§ About this exercise:
Gather each line in the entries that includes the string "topics".
BEGIN Input material
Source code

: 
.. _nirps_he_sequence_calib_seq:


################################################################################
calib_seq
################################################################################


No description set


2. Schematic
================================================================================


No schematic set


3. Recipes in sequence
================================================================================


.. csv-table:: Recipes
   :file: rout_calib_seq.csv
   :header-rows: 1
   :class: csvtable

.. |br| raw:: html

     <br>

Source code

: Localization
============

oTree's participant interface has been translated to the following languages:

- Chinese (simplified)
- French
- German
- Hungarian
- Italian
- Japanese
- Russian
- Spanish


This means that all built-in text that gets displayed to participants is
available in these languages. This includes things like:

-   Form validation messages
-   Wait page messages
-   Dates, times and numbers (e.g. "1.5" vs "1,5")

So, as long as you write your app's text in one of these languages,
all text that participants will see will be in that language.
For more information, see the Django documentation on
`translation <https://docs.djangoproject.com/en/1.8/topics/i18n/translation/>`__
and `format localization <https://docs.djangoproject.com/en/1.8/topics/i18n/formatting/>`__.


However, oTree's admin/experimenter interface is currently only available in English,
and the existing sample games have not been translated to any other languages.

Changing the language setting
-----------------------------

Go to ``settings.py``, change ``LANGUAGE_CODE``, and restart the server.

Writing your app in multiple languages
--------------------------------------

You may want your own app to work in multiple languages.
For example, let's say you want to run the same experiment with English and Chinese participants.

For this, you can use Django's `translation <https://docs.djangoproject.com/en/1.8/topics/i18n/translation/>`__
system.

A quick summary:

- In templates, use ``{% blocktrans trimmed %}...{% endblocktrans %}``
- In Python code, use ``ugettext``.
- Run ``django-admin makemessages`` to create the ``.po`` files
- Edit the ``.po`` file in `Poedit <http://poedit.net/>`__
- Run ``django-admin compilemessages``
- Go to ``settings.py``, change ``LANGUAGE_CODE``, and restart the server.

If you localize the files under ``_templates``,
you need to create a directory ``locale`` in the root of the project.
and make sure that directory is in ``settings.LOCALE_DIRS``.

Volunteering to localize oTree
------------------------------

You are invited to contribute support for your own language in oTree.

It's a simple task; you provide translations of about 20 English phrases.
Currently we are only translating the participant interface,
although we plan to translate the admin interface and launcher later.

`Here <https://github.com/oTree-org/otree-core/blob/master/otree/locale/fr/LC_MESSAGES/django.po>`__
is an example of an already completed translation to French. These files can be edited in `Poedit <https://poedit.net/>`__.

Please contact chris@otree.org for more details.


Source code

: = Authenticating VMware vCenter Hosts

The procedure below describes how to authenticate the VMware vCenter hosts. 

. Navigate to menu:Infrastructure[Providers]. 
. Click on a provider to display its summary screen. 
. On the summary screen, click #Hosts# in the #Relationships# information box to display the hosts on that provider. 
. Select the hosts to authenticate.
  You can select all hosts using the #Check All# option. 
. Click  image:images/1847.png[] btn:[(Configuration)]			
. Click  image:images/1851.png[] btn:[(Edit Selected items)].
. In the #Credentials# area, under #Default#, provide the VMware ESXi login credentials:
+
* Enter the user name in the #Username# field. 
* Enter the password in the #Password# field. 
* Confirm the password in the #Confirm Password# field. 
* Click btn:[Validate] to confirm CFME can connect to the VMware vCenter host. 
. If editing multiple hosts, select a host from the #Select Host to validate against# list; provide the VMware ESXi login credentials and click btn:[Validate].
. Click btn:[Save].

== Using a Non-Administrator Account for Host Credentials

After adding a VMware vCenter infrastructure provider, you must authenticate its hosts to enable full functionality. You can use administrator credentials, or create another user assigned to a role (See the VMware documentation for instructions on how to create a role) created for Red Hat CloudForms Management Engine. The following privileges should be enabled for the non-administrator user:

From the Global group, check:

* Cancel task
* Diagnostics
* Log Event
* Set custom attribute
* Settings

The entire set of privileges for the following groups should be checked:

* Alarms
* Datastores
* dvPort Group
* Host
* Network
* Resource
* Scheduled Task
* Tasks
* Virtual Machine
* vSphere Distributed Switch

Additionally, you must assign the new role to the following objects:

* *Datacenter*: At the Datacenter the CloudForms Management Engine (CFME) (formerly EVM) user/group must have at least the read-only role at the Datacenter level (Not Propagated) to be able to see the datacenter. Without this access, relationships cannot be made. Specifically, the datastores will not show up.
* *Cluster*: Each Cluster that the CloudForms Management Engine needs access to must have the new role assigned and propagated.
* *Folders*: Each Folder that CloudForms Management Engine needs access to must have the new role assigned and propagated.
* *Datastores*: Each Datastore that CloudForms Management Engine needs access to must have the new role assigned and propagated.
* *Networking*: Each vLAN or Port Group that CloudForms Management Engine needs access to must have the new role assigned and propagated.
END Input material
§ Solution below:
`translation <https://docs.djangoproject.com/en/1.8/topics/i18n/translation/>`__
and `format localization <https://docs.djangoproject.com/en/1.8/topics/i18n/formatting/>`__.
For this, you can use Django's `translation <https://docs.djangoproject.com/en/1.8/topics/i18n/translation/>`__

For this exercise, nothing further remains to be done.